I got recently to Accucraft disconnects. Now I am thinking about how I can fasten logs on the disconnects. I found two additional chains in the package, but don't know how to use them. Has anybody an idea ?

Best regards 

Helge


----------



## RimfireJim (Mar 25, 2009)

Helge,
This topic was discussed quite thoroughly in this thread: Logging bocks - explanation?


----------



## hcampbell (Jan 2, 2008)

Here's the method I like. The chain goes over the bottom two logs and the third sits on top and tightens the load.

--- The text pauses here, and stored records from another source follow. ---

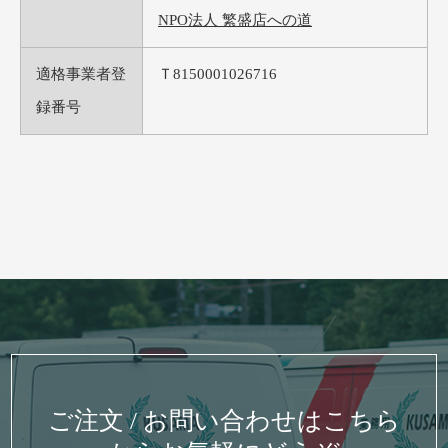
NPO法人 繁盛店への道
適格事業者登
Ｔ8150001026716
録番号
ご注文 / お問い合わせはこちら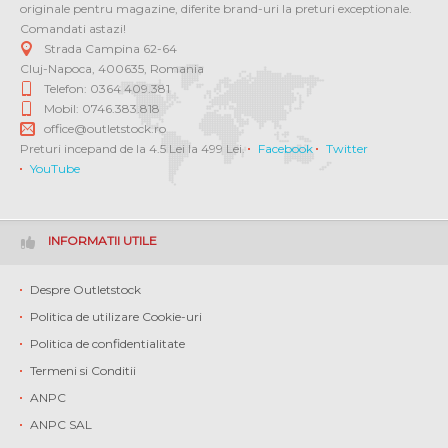
originale pentru magazine, diferite brand-uri la preturi exceptionale.
Comandati astazi!
Strada Campina 62-64
Cluj-Napoca
,
400635
,
Romania
Telefon: 0364 409.381
Mobil: 0746.383.818
office@outletstock.ro
Preturi incepand de la 4.5 Lei la 499 Lei.
Facebook
Twitter
YouTube
INFORMATII UTILE
Despre Outletstock
Politica de utilizare Cookie-uri
Politica de confidentialitate
Termeni si Conditii
ANPC
ANPC SAL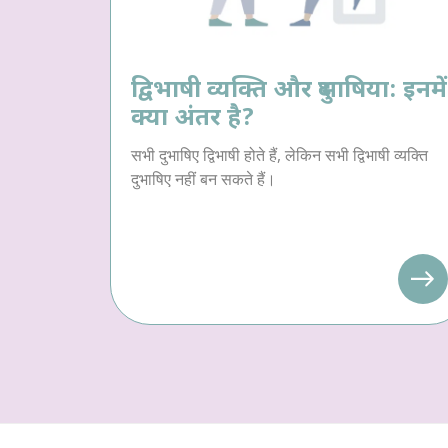
द्विभाषी व्यक्ति और दुभाषिया: इनमें
क्या अंतर है?
सभी दुभाषिए द्विभाषी होते हैं, लेकिन सभी द्विभाषी व्यक्ति
दुभाषिए नहीं बन सकते हैं।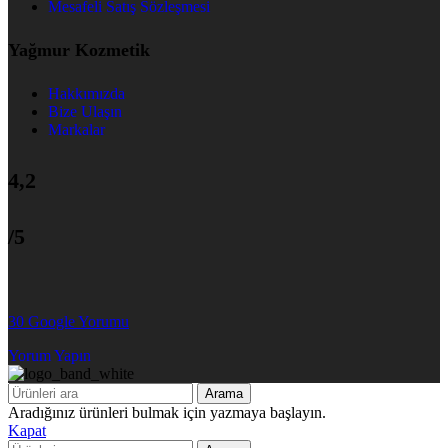
Mesafeli Satış Sözleşmesi
Yağmur Kozmetik
Hakkımızda
Bize Ulaşın
Markalar
4,2
/5
30 Google Yorumu
Yorum Yapın
Arama
Aradığınız ürünleri bulmak için yazmaya başlayın.
Kapat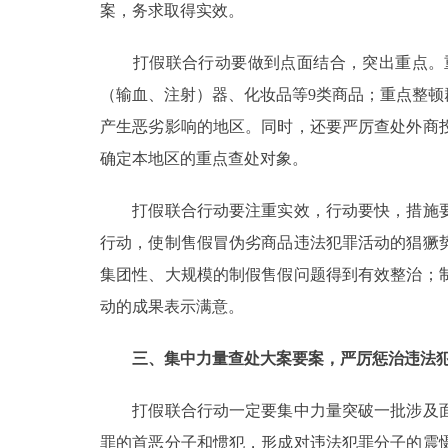
案，务求取得实效。
打假联合行动要做到点面结合，突出重点。重
（输血、注射）器、化妆品等9类商品；重点整
产生恶劣影响的地区。同时，还要严厉查处外商
确定本地区的重点查处对象。
打假联合行动要注重实效，行动要快，措施要
行动，使制售假冒伪劣商品违法犯罪活动的猖獗
集团性、大规模的制假售假问题得到有效整治；
动的成果表示满意。
三、集中力量查处大案要案，严厉惩治违法
打假联合行动一定要集中力量突破一批涉及面
罪的首恶分子和惯犯，形成对违法犯罪分子的震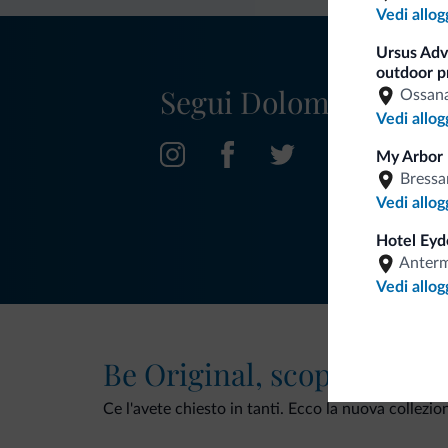
Vedi allog
Ursus Adve
outdoor p
Segui Dolomiti.it
Ossan
Vedi allog
My Arbor 
Bress
Vedi allog
Hotel Eyd
Anter
Vedi allog
Be Original, scopri la nuo
Ce l'avete chiesto in tanti. Ecco la nuova collezio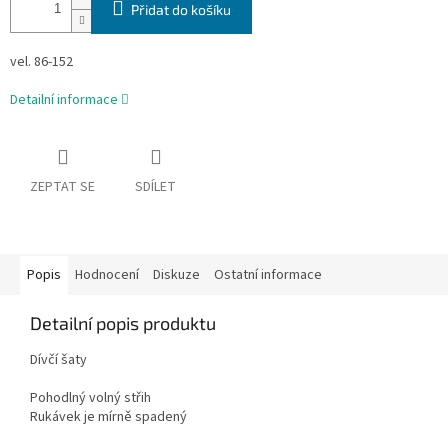
Přidat do košíku
vel. 86-152
Detailní informace
ZEPTAT SE
SDÍLET
Popis
Hodnocení
Diskuze
Ostatní informace
Detailní popis produktu
Dívčí šaty
Pohodlný volný střih
Rukávek je mírně spadený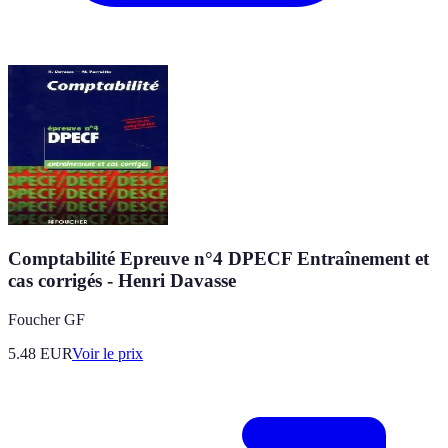
Comptabilité Epreuve n°4 DPECF Entraînement et
cas corrigés - Henri Davasse
Foucher GF
5.48
EUR
Voir le prix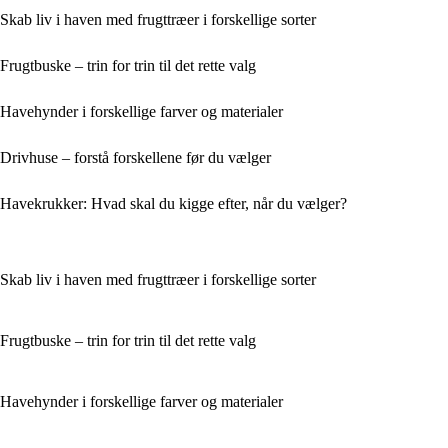
Skab liv i haven med frugttræer i forskellige sorter
Frugtbuske – trin for trin til det rette valg
Havehynder i forskellige farver og materialer
Drivhuse – forstå forskellene før du vælger
Havekrukker: Hvad skal du kigge efter, når du vælger?
Skab liv i haven med frugttræer i forskellige sorter
Frugtbuske – trin for trin til det rette valg
Havehynder i forskellige farver og materialer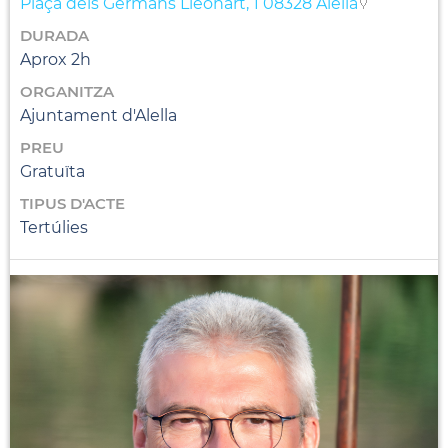
Plaça dels Germans Lleonart, 1 08328 Alella
DURADA
Aprox 2h
ORGANITZA
Ajuntament d'Alella
PREU
Gratuïta
TIPUS D'ACTE
Tertúlies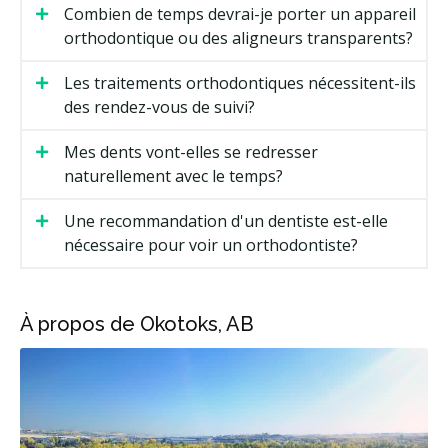
Combien de temps devrai-je porter un appareil
orthodontique ou des aligneurs transparents?
Les traitements orthodontiques nécessitent-ils
des rendez-vous de suivi?
Mes dents vont-elles se redresser
naturellement avec le temps?
Une recommandation d'un dentiste est-elle
nécessaire pour voir un orthodontiste?
À propos de Okotoks, AB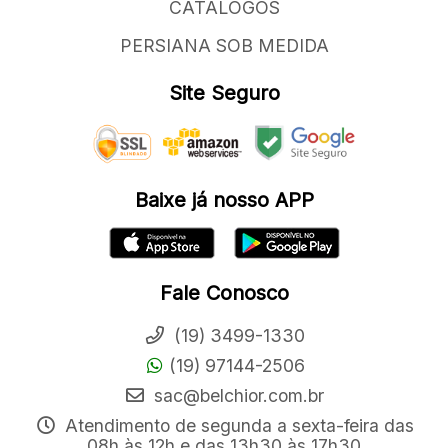
CATÁLOGOS
PERSIANA SOB MEDIDA
Site Seguro
Baixe já nosso APP
Fale Conosco
(19) 3499-1330
(19) 97144-2506
sac@belchior.com.br
Atendimento de segunda a sexta-feira das
08h às 12h e das 13h30 às 17h30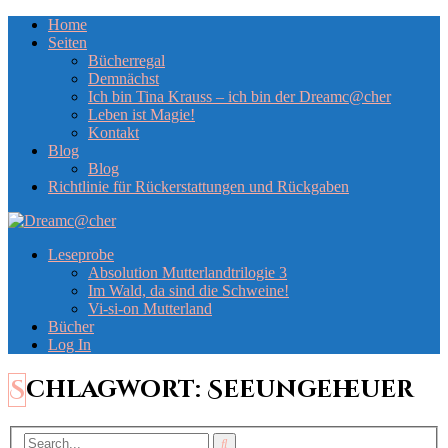
Home
Seiten
Bücherregal
Demnächst
Ich bin Tina Krauss – ich bin der Dreamc@cher
Leben ist Magie!
Kontakt
Blog
Blog
Richtlinie für Rückerstattungen und Rückgaben
Leseprobe
Absolution Mutterlandtrilogie 3
Im Wald, da sind die Schweine!
Vi-si-on Mutterland
Bücher
Log In
Schlagwort:
Seeungeheuer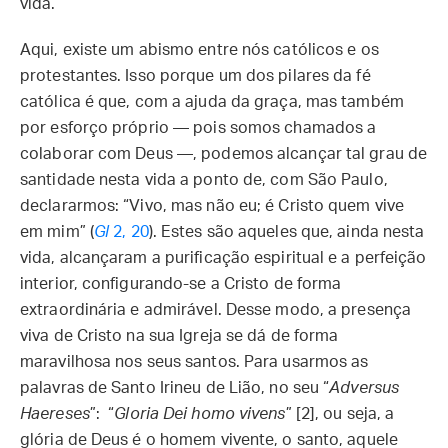
vida.
Aqui, existe um abismo entre nós católicos e os
protestantes. Isso porque um dos pilares da fé
católica é que, com a ajuda da graça, mas também
por esforço próprio — pois somos chamados a
colaborar com Deus —, podemos alcançar tal grau de
santidade nesta vida a ponto de, com São Paulo,
declararmos: “Vivo, mas não eu; é Cristo quem vive
em mim” (
Gl
2, 20
). Estes são aqueles que, ainda nesta
vida, alcançaram a purificação espiritual e a perfeição
interior, configurando-se a Cristo de forma
extraordinária e admirável. Desse modo, a presença
viva de Cristo na sua Igreja se dá de forma
maravilhosa nos seus santos. Para usarmos as
palavras de Santo Irineu de Lião, no seu “
Adversus
Haereses
”: “
Gloria Dei homo vivens
” [2], ou seja, a
glória de Deus é o homem vivente, o santo, aquele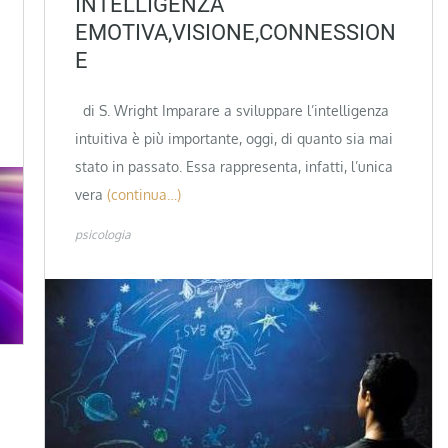
INTELLIGENZA
EMOTIVA,VISIONE,CONNESSION
E
di S. Wright Imparare a sviluppare l’intelligenza
intuitiva è più importante, oggi, di quanto sia mai
stato in passato. Essa rappresenta, infatti, l’unica
vera
(continua…)
psicologia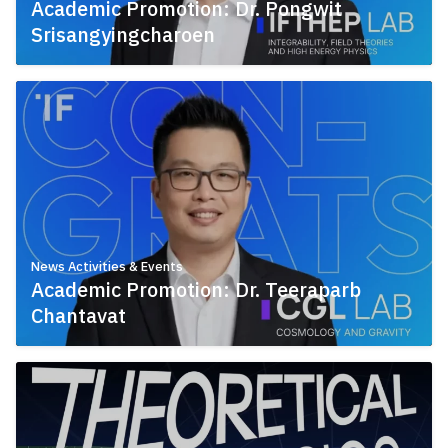
Academic Promotion: Dr. Pongwit
Srisangyingcharoen
July 13, 2026
News Activities & Events
Academic Promotion: Dr. Teeraparb
Chantavat
July 13, 2026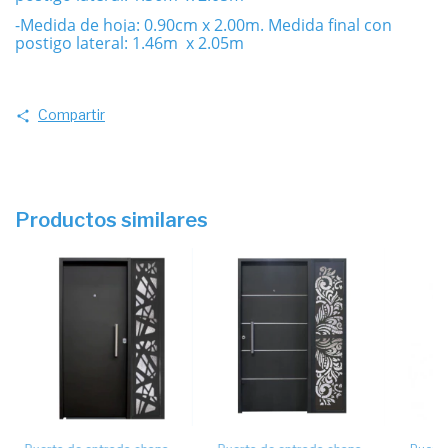
-Medida de hoja: 0.90cm x 2.00m. Medida final con
postigo lateral: 1.46m x 2.05m
Compartir
Productos similares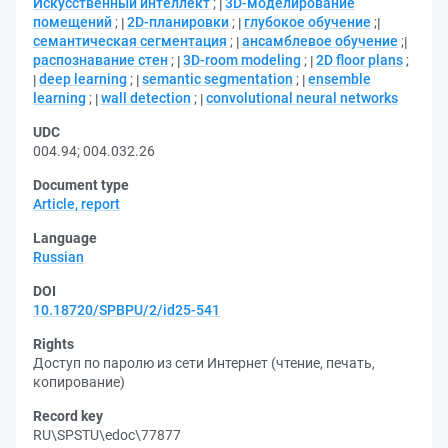
Искусственный интеллект
;
3D-моделирование
помещений
;
2D-планировки
;
глубокое обучение
;
семантическая сегментация
;
ансамблевое обучение
;
распознавание стен
;
3D-room modeling
;
2D floor plans
;
deep learning
;
semantic segmentation
;
ensemble
learning
;
wall detection
;
convolutional neural networks
UDC
004.94
;
004.032.26
Document type
Article, report
Language
Russian
DOI
10.18720/SPBPU/2/id25-541
Rights
Доступ по паролю из сети Интернет (чтение, печать,
копирование)
Record key
RU\SPSTU\edoc\77877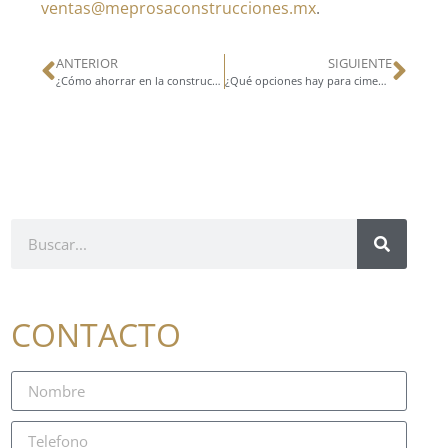
ventas@meprosaconstrucciones.mx
.
ANTERIOR
SIGUIENTE
¿Cómo ahorrar en la construcción de bodegas?
¿Qué opciones hay para cimentaciones profundas?
CONTACTO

For smaller logs it goes over the whole load.









Harvey C.


----------



## Eric M. (Jan 3, 2008)

This topic does come up from time to time.  The simple fact is that the chains on disconnects and other logging cars are not intended to be used to secure the load.   Hercules Log Bunks, like those on the Accucraft disconnects and West Side skels, used chains only to set the chocks against the logs.  I have a pretty big library of logging reference books and I have never seen a photo showing logs secured down to bunks with chains.  I have a standing challenge to anyone out there to turn up a historical logging photo showing chained down logs.  Disconnects and skels were really only used on short distances-- like to get the timber from the loading site to the log pond, so gravity was enough to hold the logs down on these short, low speed hauls.
 
The bunk is made from a steel i-beam.  There are key hole shaped cutouts in the steel through which the chain passes.  The chain can be "unlocked" by pulling the links into the round part of the keyhole.  The chains are then pulled to adjust the wedge shaped chocks so they make firm contact with the logs to prevent them from rolling off.  Once the desired chock position is  achieved, the chain is pulled into the "slot" of the keyhole, thus locking it in position.  The train would then make it's slow trek down the mountain to the log dump.   The chocks would be released and the logs rolled off into the pond with a big splash.  The empty train would then be pushed up the mountain to start the process again.  All in a days work.
 
When I run my geared lokies I follow prototype practice by NOT chaining down the logs.
 
Regards,


----------



## hcampbell (Jan 2, 2008)

Ed; 
Try "Railroads in the Woods" Labbe & Goe pages 17,19,23,29,41,59,67,132,193 etc. for log loads chained or cabled. 
There are also plenty of pictures of unsecured loads, so what ever works for you. 

HArvey C.


----------